→ **Lesetext**:
▬▬▬▬▬▬
Rheinische Post - Geldern an Kevelaer
Von der Leyen hat Fehler gemacht
Delegieren ist eine hohe Führungstugend. Eine Mannschaft erreicht mehr als ein Kapitän allein. Doch am Ende steht auf der Brücke dann doch nur einer, der die Entscheidungen trifft – besonders dann, wenn es ums Kentern oder Überleben geht. Das ist ein etwas dramatisches Bild, zugegeben. Doch in der Frage der Impfstoffbeschaffung gegen das Coronavirus geht es für Europa auch um Rettung. Rettung von Leben und Rettung von wirtschaftlichen Existenzen. Ursula von der Leyen, die Präsidentin der Europäischen Kommission, hat falsch gehandelt. Die Medizinerin hätte die Impfstoffe zur Chefsache machen müssen. Stattdessen überließ sie monatelang Gesundheitskommissarin Stella Kyriakides die Geschäfte – deren Kompetenz nicht den besten Ruf genießt.
Von der Leyen startete nun einen Erklärungsversuch: Man habe sich zu spät auf die Impfstoffproduktion fokussiert. Die Wissenschaft habe die Industrie überholt. Da stellt sich dann aber doch die Frage, warum Brüssel Biontech mit viel Geld förderte, aber offenbar keinen Gedanken an die Herstellung verwendete. Auch das Abwälzen der Probleme allein auf die Verträge mit den Unternehmern war kein kluger Schachzug – in keinerlei Hinsicht. Die Idee, Exportkontrollen an der EU-Grenze zu Nordirland einzuführen, gehört ebenfalls zur traurigen Begleitmusik der Brüsseler Rechtfertigungen. Politisch überwölbt wurde das Handeln der Kommission von der deutschen EU-Ratspräsidentschaft. Sich dem Vorwurf auszusetzen, vor allem im nationalen Interesse zu handeln, das wollte man auf jeden Fall verhindern. Doch man hätte vonseiten der deutschen Regierung nachhaken müssen, beständig und kritisch. Die Bedenken, dass es vielleicht nicht rund läuft, hat es intern gegeben. Man hätte auf sie hören sollen.
▬▬▬▬▬▬
→ **Gezeigtes Material**:
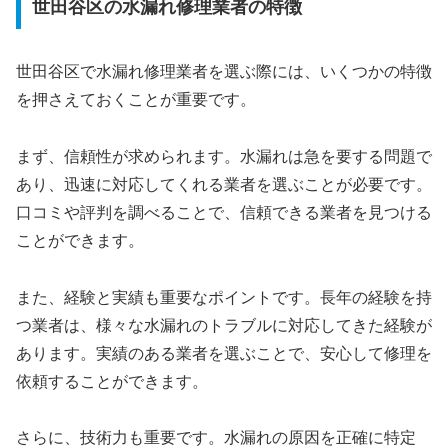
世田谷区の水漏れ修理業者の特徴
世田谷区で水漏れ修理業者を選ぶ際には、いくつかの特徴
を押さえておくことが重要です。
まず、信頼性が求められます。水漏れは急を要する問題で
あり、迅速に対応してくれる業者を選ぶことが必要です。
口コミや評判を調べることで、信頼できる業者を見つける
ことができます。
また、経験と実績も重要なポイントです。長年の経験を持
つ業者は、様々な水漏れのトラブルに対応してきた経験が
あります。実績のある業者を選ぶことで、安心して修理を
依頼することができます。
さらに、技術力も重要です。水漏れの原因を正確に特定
▬▬▬▬▬▬
→ **Aufgabenstellung**:
(a) Beantworte anhand des Lesetexts:
(i) Wer hat laut Lesetext monatelang die Geschäfte bei den Impfstoffen geführt?
(ii) Welches Unternehmen hat Brüssel mit viel Geld gefördert?
(iii) An welcher Grenze sollten Exportkontrollen eingeführt werden?
(b) Gib einen Abschnitt aus dem Lesetext wörtlich wieder: Setze bei den Worten „Rheinische Post - Geldern“ ein und höre nach den Worten „besten Ruf genießt.“ auf.
(c) Nenne alle geografischen Namen, die im Fließtext des Lesetexts (ohne die Überschriften) als Substantiv vorkommen.
Das Material steht für sich und hat mit dem Lesetext nichts zu tun.

→ **Gelöste Aufgaben**:
(a)
(i) Gesundheitskommissarin Stella Kyriakides
(ii) Biontech
(iii) An der EU-Grenze zu Nordirland

(b)
Rheinische Post - Geldern an Kevelaer
Von der Leyen hat Fehler gemacht
Delegieren ist eine hohe Führungstugend. Eine Mannschaft erreicht mehr als ein Kapitän allein. Doch am Ende steht auf der Brücke dann doch nur einer, der die Entscheidungen trifft – besonders dann, wenn es ums Kentern oder Überleben geht. Das ist ein etwas dramatisches Bild, zugegeben. Doch in der Frage der Impfstoffbeschaffung gegen das Coronavirus geht es für Europa auch um Rettung. Rettung von Leben und Rettung von wirtschaftlichen Existenzen. Ursula von der Leyen, die Präsidentin der Europäischen Kommission, hat falsch gehandelt. Die Medizinerin hätte die Impfstoffe zur Chefsache machen müssen. Stattdessen überließ sie monatelang Gesundheitskommissarin Stella Kyriakides die Geschäfte – deren Kompetenz nicht den besten Ruf genießt.

(c) Europa, Brüssel, Nordirland